JW: In a literal sense, when the Federal Reserve conducts an open-market operation for the banking system, it is not buying bonds at all, but merely exchanging non-interest bearing debt -- the equivalent of cash money -- for the interest-bearing bonds in the portfolios of the commercial banks. When a private investor buys a government bond, he pays for it with money earned through his own production. When the Fed buys a government bond, it pays for it with "cash" it creates out of thin air, what Professor Robert Mundell many years ago described as "ink money," in that it appears with the stroke of a pen. In common parlance, this is known as "printing money," although most money created by the U.S. government is not printed at all, but created via Fed exchanges of ink money for government bonds. If private investors tried to buy up all the U.S. government debt, bonds would skyrocket in price. This would not be a good sign for the U.S. economy, as it would indicate investors are fleeing the stock market. This is what happened in the Great Depression, when equities collapsed and bonds soared. If the Fed tried to "buy up" all the U.S. debt with its "ink money," which constitutes the monetary base, you can readily see the value of government debt and all dollar assets would collapse. The monetary base would go to roughly $4 trillion from $444 billion.DOLLAR/INFLATION CORRELATION
Q: Isn't a decline in the dollar's foreign exchange value always inflationary?

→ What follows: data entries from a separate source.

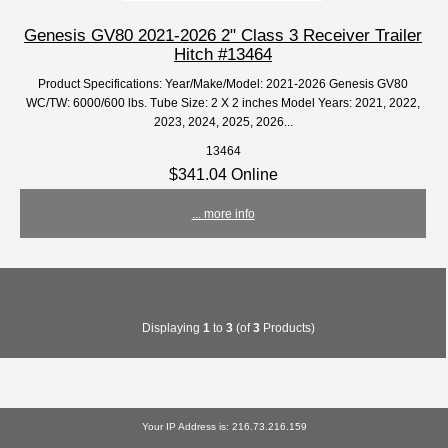
Genesis GV80 2021-2026 2" Class 3 Receiver Trailer
Hitch #13464
Product Specifications: Year/Make/Model: 2021-2026 Genesis GV80
WC/TW: 6000/600 lbs. Tube Size: 2 X 2 inches Model Years: 2021, 2022,
2023, 2024, 2025, 2026...
13464
$341.04 Online
... more info
Displaying
1
to
3
(of
3
Products)
Your IP Address is: 216.73.216.159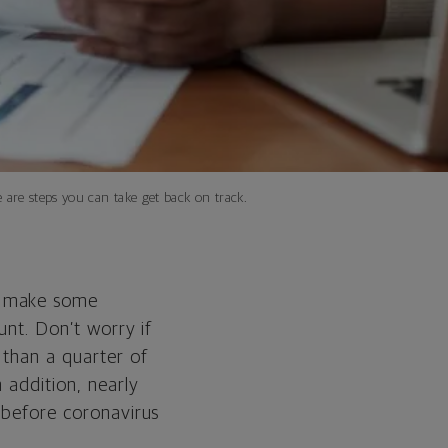
 are steps you can take get back on track.
o make some
unt. Don’t worry if
than a quarter of
 addition, nearly
e before coronavirus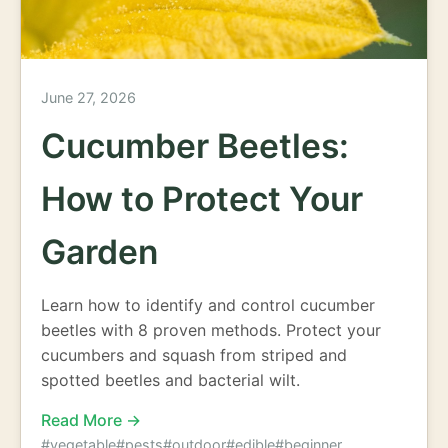
June 27, 2026
Cucumber Beetles:
How to Protect Your
Garden
Learn how to identify and control cucumber
beetles with 8 proven methods. Protect your
cucumbers and squash from striped and
spotted beetles and bacterial wilt.
Read More →
#vegetable
#pests
#outdoor
#edible
#beginner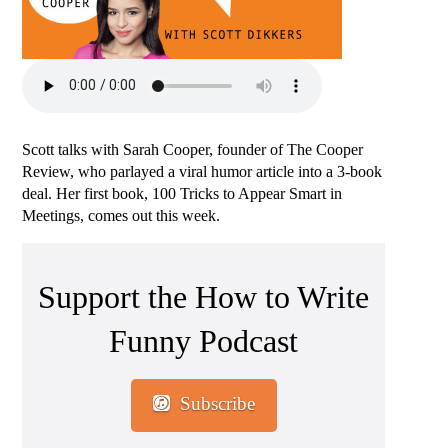
Scott talks with Sarah Cooper, founder of The Cooper
Review, who parlayed a viral humor article into a 3-book
deal. Her first book, 100 Tricks to Appear Smart in
Meetings, comes out this week.
Support the How to Write
Funny Podcast
Subscribe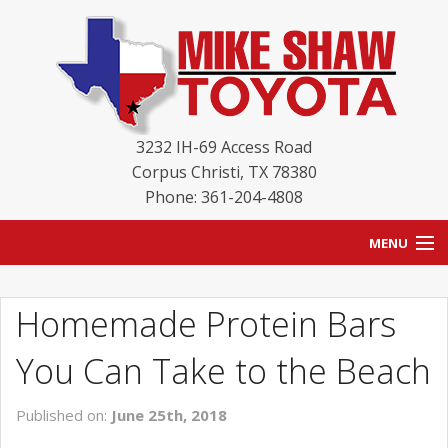
3232 IH-69 Access Road
Corpus Christi
,
TX
78380
Phone: 361-204-4808
MENU
HOME
Homemade Protein Bars
BLOG
You Can Take to the Beach
NEW INVENTORY
Published on:
June 25th, 2018
USED INVENTORY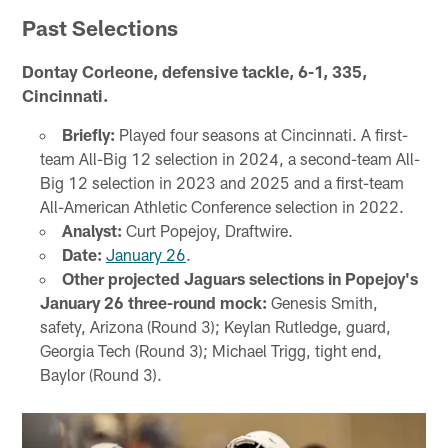
Past Selections
Dontay Corleone, defensive tackle, 6-1, 335,
Cincinnati.
Briefly:
Played four seasons at Cincinnati. A first-
team All-Big 12 selection in 2024, a second-team All-
Big 12 selection in 2023 and 2025 and a first-team
All-American Athletic Conference selection in 2022.
Analyst:
Curt Popejoy, Draftwire.
Date:
January 26
.
Other projected Jaguars selections in Popejoy's
January 26 three-round mock:
Genesis Smith,
safety, Arizona (Round 3); Keylan Rutledge, guard,
Georgia Tech (Round 3); Michael Trigg, tight end,
Baylor (Round 3).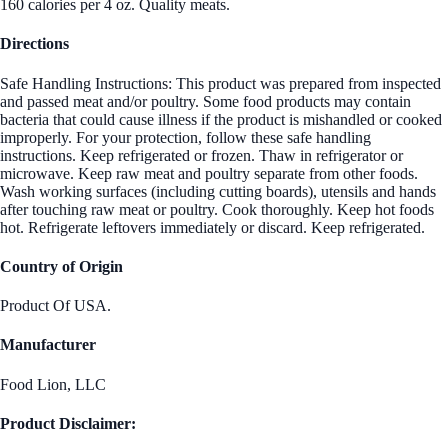
160 calories per 4 oz. Quality meats.
Directions
Safe Handling Instructions: This product was prepared from inspected
and passed meat and/or poultry. Some food products may contain
bacteria that could cause illness if the product is mishandled or cooked
improperly. For your protection, follow these safe handling
instructions. Keep refrigerated or frozen. Thaw in refrigerator or
microwave. Keep raw meat and poultry separate from other foods.
Wash working surfaces (including cutting boards), utensils and hands
after touching raw meat or poultry. Cook thoroughly. Keep hot foods
hot. Refrigerate leftovers immediately or discard. Keep refrigerated.
Country of Origin
Product Of USA.
Manufacturer
Food Lion, LLC
Product Disclaimer: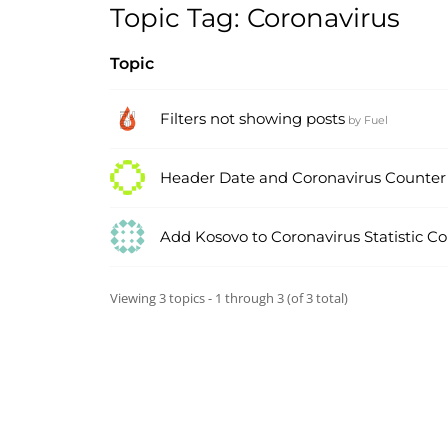
Topic Tag: Coronavirus
Topic
Filters not showing posts
by
Fuel
Header Date and Coronavirus Counter
Add Kosovo to Coronavirus Statistic C
Viewing 3 topics - 1 through 3 (of 3 total)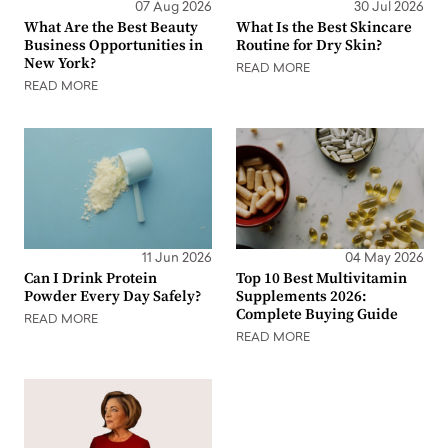
07 Aug 2026
30 Jul 2026
What Are the Best Beauty
What Is the Best Skincare
Business Opportunities in
Routine for Dry Skin?
New York?
READ MORE
READ MORE
11 Jun 2026
04 May 2026
Can I Drink Protein
Top 10 Best Multivitamin
Powder Every Day Safely?
Supplements 2026:
Complete Buying Guide
READ MORE
READ MORE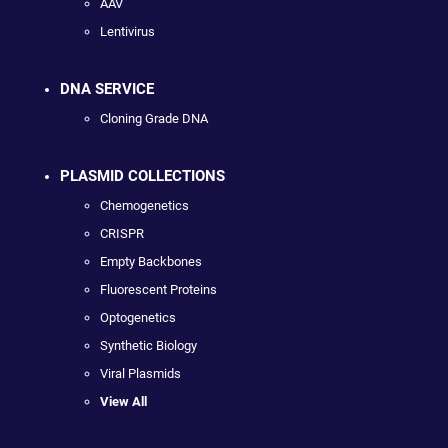
AAV
Lentivirus
DNA SERVICE
Cloning Grade DNA
PLASMID COLLECTIONS
Chemogenetics
CRISPR
Empty Backbones
Fluorescent Proteins
Optogenetics
Synthetic Biology
Viral Plasmids
View All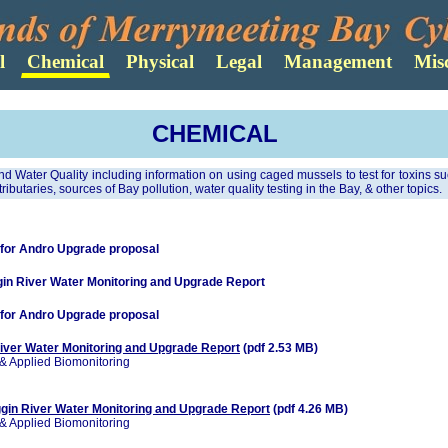
CHEMICAL
and Water Quality including information on using caged mussels to test for toxins 
tributaries, sources of Bay pollution, water quality testing in the Bay, & other topics.
 for Andro Upgrade proposal
n River Water Monitoring and Upgrade Report
 for Andro Upgrade proposal
ver Water Monitoring and Upgrade Report
(pdf 2.53 MB)
& Applied Biomonitoring
in River Water Monitoring and Upgrade Report
(pdf 4.26 MB)
& Applied Biomonitoring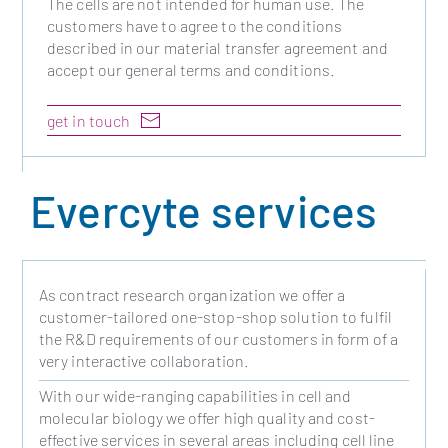
The cells are not intended for human use. The
customers have to agree to the conditions
described in our material transfer agreement and
accept our general terms and conditions.
get in touch
Evercyte services
As contract research organization we offer a
customer-tailored one-stop-shop solution to fulfil
the R&D requirements of our customers in form of a
very interactive collaboration.
With our wide-ranging capabilities in cell and
molecular biology we offer high quality and cost-
effective services in several areas including cell line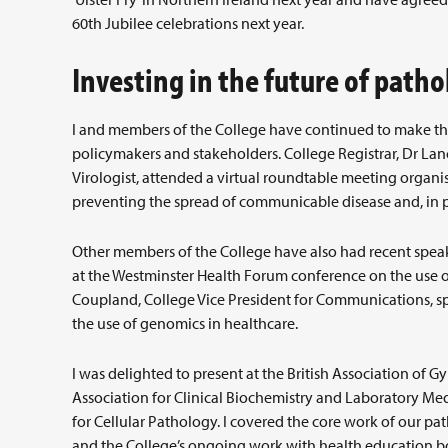
60th Jubilee celebrations next year.
Investing in the future of patho
I and members of the College have continued to make the 
policymakers and stakeholders. College Registrar, Dr L
Virologist, attended a virtual roundtable meeting organis
preventing the spread of communicable disease and, in par
Other members of the College have also had recent spea
at the Westminster Health Forum conference on the use of 
Coupland, College Vice President for Communications, sp
the use of genomics in healthcare.
I was delighted to present at the British Association of G
Association for Clinical Biochemistry and Laboratory M
for Cellular Pathology. I covered the core work of our pa
and the College’s ongoing work with health education bo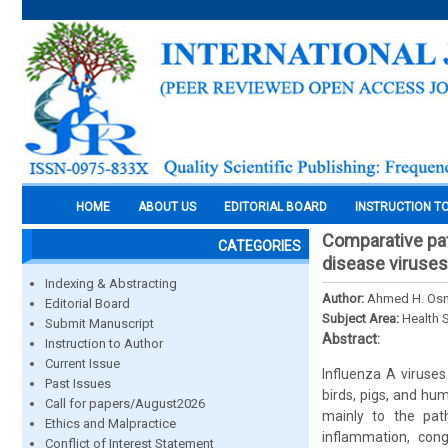
HOME
ABOUT US
EDITORIAL BOARD
INSTRUCTION T
Comparative pat
CATEGORIES
disease viruse
Indexing & Abstracting
Author:
Ahmed H. Os
Editorial Board
Subject Area:
Health 
Submit Manuscript
Abstract:
Instruction to Author
Current Issue
Influenza A viruse
Past Issues
birds, pigs, and hu
Call for papers/August2026
mainly to the pat
Ethics and Malpractice
inflammation, cong
Conflict of Interest Statement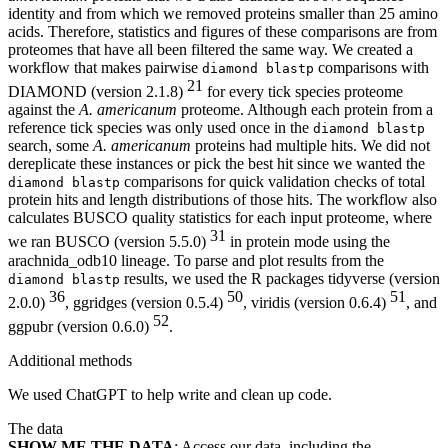
identity and from which we removed proteins smaller than 25 amino
acids. Therefore, statistics and figures of these comparisons are from
proteomes that have all been filtered the same way. We created a
workflow that makes pairwise
comparisons with
diamond blastp
21
DIAMOND (version 2.1.8)
for every tick species proteome
against the
A. americanum
proteome. Although each protein from a
reference tick species was only used once in the
diamond blastp
search, some
A. americanum
proteins had multiple hits. We did not
dereplicate these instances or pick the best hit since we wanted the
comparisons for quick validation checks of total
diamond blastp
protein hits and length distributions of those hits. The workflow also
calculates BUSCO quality statistics for each input proteome, where
31
we ran BUSCO (version 5.5.0)
in protein mode using the
arachnida_odb10 lineage. To parse and plot results from the
results, we used the R packages tidyverse (version
diamond blastp
36
50
51
2.0.0)
, ggridges (version 0.5.4)
, viridis (version 0.6.4)
, and
52
ggpubr (version 0.6.0)
.
Additional methods
We used ChatGPT to help write and clean up code.
The data
SHOW ME THE DATA
: Access our data, including the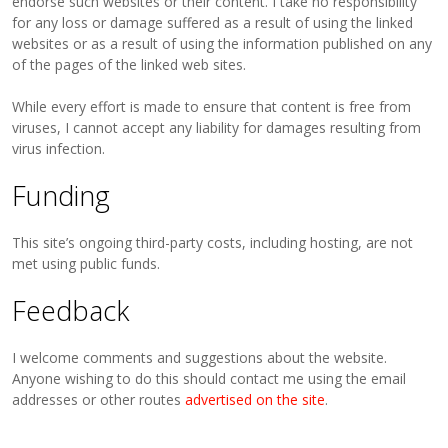
endorse such websites or their content. I take no responsibility
for any loss or damage suffered as a result of using the linked
websites or as a result of using the information published on any
of the pages of the linked web sites.
While every effort is made to ensure that content is free from
viruses, I cannot accept any liability for damages resulting from
virus infection.
Funding
This site’s ongoing third-party costs, including hosting, are not
met using public funds.
Feedback
I welcome comments and suggestions about the website.
Anyone wishing to do this should contact me using the email
addresses or other routes
advertised on the site
.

JW: No, although this one is. Inflation only occurs when the dollar loses value relative to gold, which for almost three millennia has been the world's primary monetary benchmark against which other metals and paper money have been measured. President Nixon's "floating of the dollar" in 1971 did not suddenly end the 3000-year-old habit of private citizens measuring the performance of their government's money against gold. Governments that depart from gold are punished. Those who depart from it greatly are punished greatly. The dollar's value in foreign exchange tells us nothing more than what it will buy against other paper monies. In a floating rate regime, the overriding factor in currency relationships is the monetary policy pursued independently by individual central banks. In a very real sense, the dollar's exchange rate is the intersection of net errors by the Federal Reserve and foreign central banks in hewing to the gold benchmark. Prior to its recent plunge, the dollar had already declined substantially against both the yen and Deutschemark with no apparent impact on U.S. inflation. That's because, until recently, the dollar's value primarily reflected the ability of the Greenspan Fed to keep gold steady at $350, while the yen and DM were deflating. The government was rewarded by the bond market with low interest rates. The dollar's decline this year to $385-390 gold was accompanied by decline against the yen, DM and the bond markets of those countries, as they stabilized against gold. The correlations are not precise from day-to-day, because the markets must constantly guess at the direction of government policies, but over weeks and months gold is the overwhelming determinant on currency value.